* **Instructions for the task**
If a line in the listing below includes the string "Python", pull it out.

START Provided information

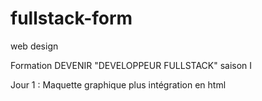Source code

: # fullstack-form
web design


Formation DEVENIR "DEVELOPPEUR FULLSTACK" saison I

Jour 1 : Maquette graphique plus intégration en html
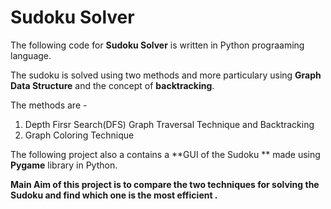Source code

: # Sudoku Solver

The following code for **Sudoku  Solver** is written in Python prograaming language.

The sudoku is solved using two methods and more particulary using **Graph Data Structure** and the concept of **backtracking**.

The methods are - 
1. Depth Firsr Search(DFS) Graph Traversal Technique and Backtracking
2. Graph Coloring Technique

The following project also a contains a **GUI of the Sudoku ** made using **Pygame** library in Python.

**Main Aim of this project is to compare the two techniques for solving the Sudoku and find which one is the most efficient .**


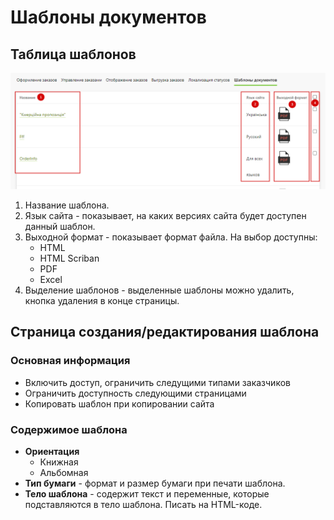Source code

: # Шаблоны документов

## Таблица шаблонов
![](../_media/order/order44.png ':size=70%')
1. Название шаблона.
2. Язык сайта - показывает, на каких версиях сайта будет доступен данный шаблон.
3. Выходной формат - показывает формат файла. На выбор доступны:
    + HTML
    + HTML Scriban
    + PDF
    + Excel
4. Выделение шаблонов - выделенные шаблоны можно удалить, кнопка удаления в конце страницы.

## Страница создания/редактирования шаблона
### Основная информация
* Включить доступ, ограничить следущими типами заказчиков
* Ограничить доступность следующими страницами
* Копировать шаблон при копировании сайта

### Содержимое шаблона
* **Ориентация**
    + Книжная
    + Альбомная
* **Тип бумаги** - формат и размер бумаги при печати шаблона.
* **Тело шаблона** - содержит текст и переменные, которые подставляются в тело шаблона. Писать на HTML-коде.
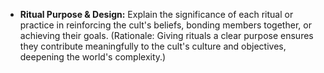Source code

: - **Ritual Purpose & Design:** Explain the significance of each ritual or practice in reinforcing the cult's beliefs, bonding members together, or achieving their goals. (Rationale: Giving rituals a clear purpose ensures they contribute meaningfully to the cult's culture and objectives, deepening the world's complexity.)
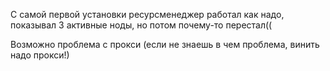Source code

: С самой первой установки ресурсменеджер работал как надо, показывал 3 активные ноды, но потом почему-то перестал((

Возможно проблема с прокси (если не знаешь в чем проблема, винить надо прокси!)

END Provided information

* **Answer to the exercise**
The following code for **Sudoku  Solver** is written in Python prograaming language.
The following project also a contains a **GUI of the Sudoku ** made using **Pygame** library in Python.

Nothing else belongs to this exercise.